U.S. Senator Robert C. Byrd, D-WV, announced Thursday (September 7, 2000) that the U.S. Army plans to open a”Biometrics Fusion Center”at the Benedum Airport complex in Harrison County as early as next month.
“This is the next step in the Department of Defense’s effort to enhance its computer security system. By locating this office in Harrison County, the Army will be able to learn from the men and women who operate the largest biometrics depository in the United States at the FBI Complex in Clarksburg,”Byrd explained.
“In addition, the Army will be able to utilize the capabilities of West Virginia University, which is a developing center of excellence in biometrics research and development,”Byrd said.
“The 6,500-square-foot Army facility, which was previously occupied by Columbia Natural Gas, will employ about 25 high-tech employees over the next year to test, evaluate, and access biometrics technology,”Byrd said.
“I have worked to put West Virginia at the forefront of this new Defense Department effort.
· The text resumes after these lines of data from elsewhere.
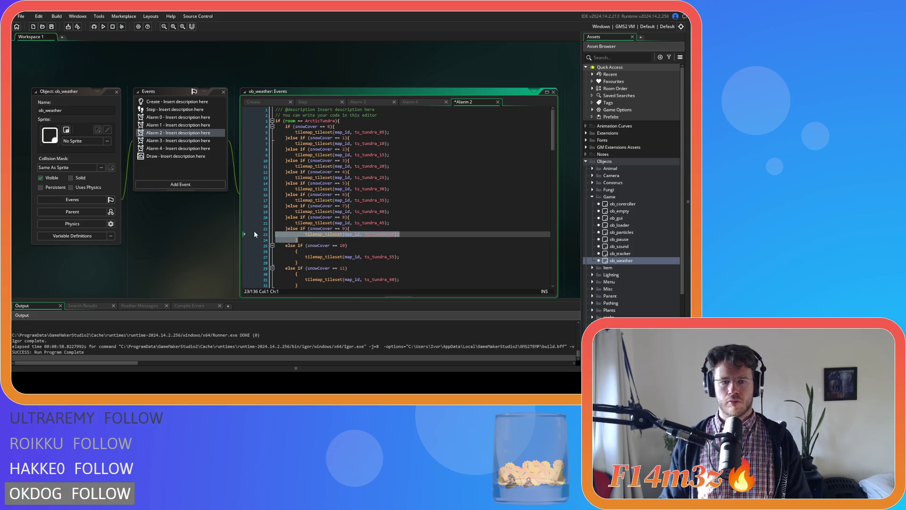
key(shift+Tab)
key(BackSpace)
key(BackSpace)
click(297, 246)
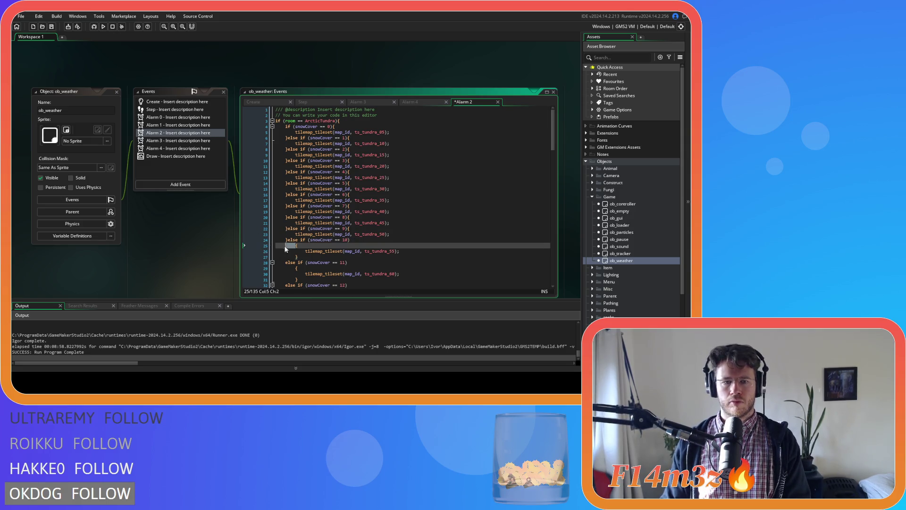
key(BackSpace)
key(BackSpace)
click(306, 252)
Compact the snowCover 11 and 12 cases, including the ts_tundra_65 line
scroll(307, 251, down, 3)
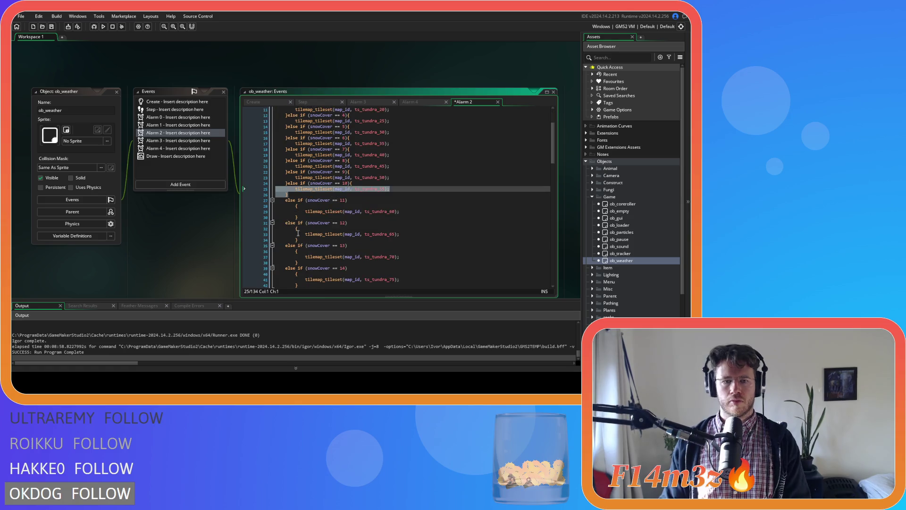
mouse_move(273, 222)
mouse_down()
mouse_move(274, 203)
mouse_move(259, 204)
mouse_up()
click(274, 203)
key(BackSpace)
key(End)
key(Delete)
key(Delete)
click(286, 212)
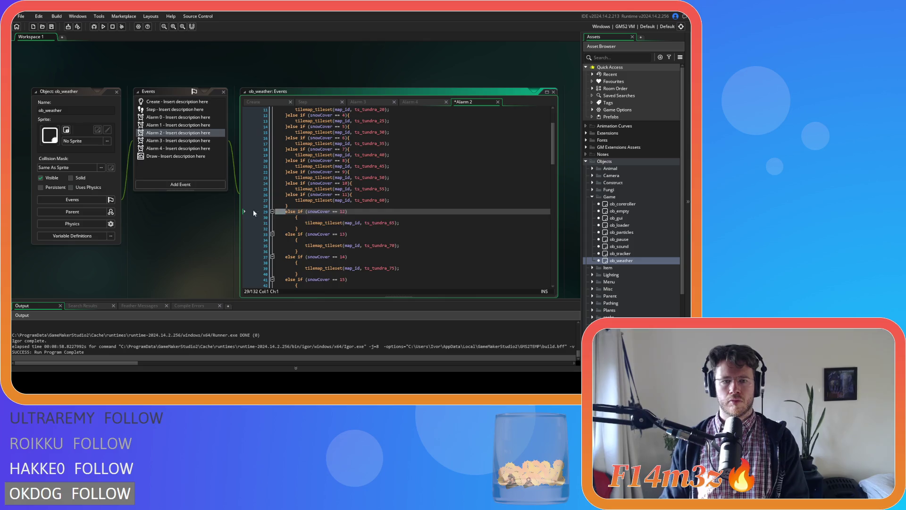
key(BackSpace)
key(BackSpace)
click(294, 212)
key(BackSpace)
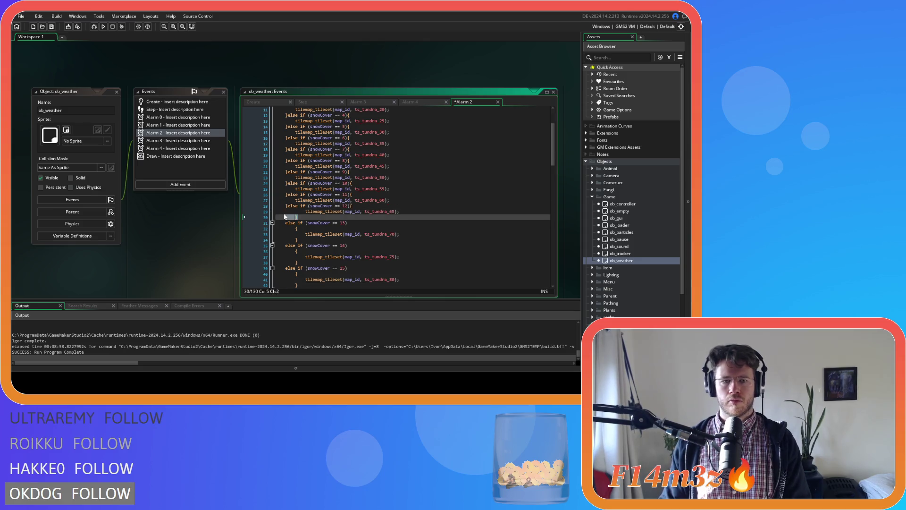
drag(276, 212, 265, 218)
Pull the snowCover 13 and 14 headers and braces up into compact else-if lines
click(286, 223)
key(BackSpace)
key(BackSpace)
click(297, 223)
key(BackSpace)
key(BackSpace)
key(BackSpace)
drag(300, 229, 260, 224)
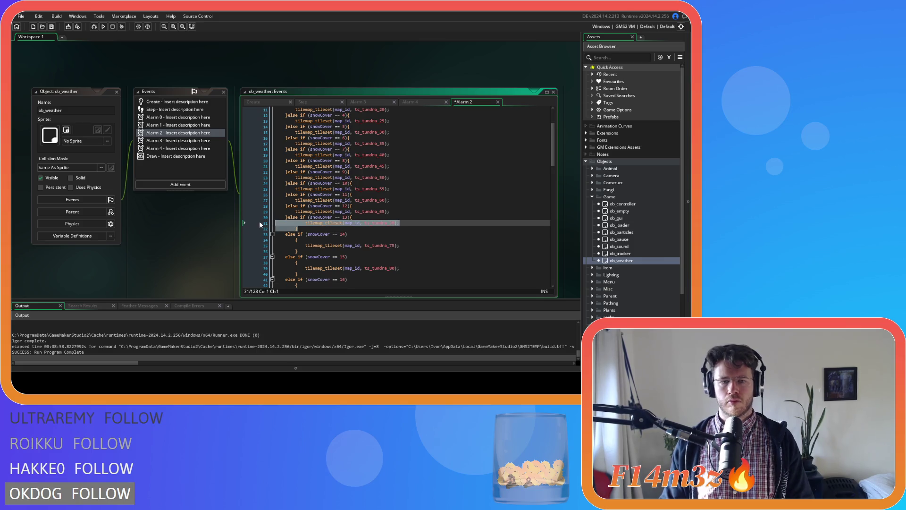
click(286, 234)
key(BackSpace)
key(BackSpace)
click(294, 234)
key(BackSpace)
drag(296, 241, 253, 233)
Compact the snowCover 15 and 16 cases and unindent the ts_tundra_80 and ts_tundra_85 bodies
click(282, 245)
key(BackSpace)
key(BackSpace)
click(295, 246)
key(BackSpace)
drag(298, 251, 276, 244)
This, I believe, will prove to be a win-win situation for West Virginia and the nation,”Byrd said.
Last year, recognizing the growing threat to important government computer systems by”hackers”or”cyber-terrorists,”Byrd started working with the Department of Defense (DoD) to develop a plan to combat a potential computer catastrophe. Realizing that the nation’s most sensitive military and national security secrets could be accessed by an enemy nation or organization through covert computer attacks, Byrd thought it was crucial that improvements be made to protect these computer systems.
The DoD plan would replace the current computer security system of passwords with the cutting-edge science for identification and authentication called biometrics. Biometrics utilizes unique individual”signatures,”such as a fingerprint, the pattern of veins in one’s wrist, or the network of nerves in the iris of one’s eye.
When a computer network has a biometric security system, the system authenticates the user’s identity from previously saved patterns or distinguishable traits.
“Not too long ago, biometrics was the stuff of science fiction books and James Bond movies. But what some people can dream, others can invent,”Byrd said.
“Biometrics is moving from fiction to reality, and West Virginia is poised to be a major part of its development,”Byrd stated.
In the Fiscal Year 2001 Defense Department Appropriations bill, which was signed into law in July, Byrd added $25 million to advance the biometrics initiative.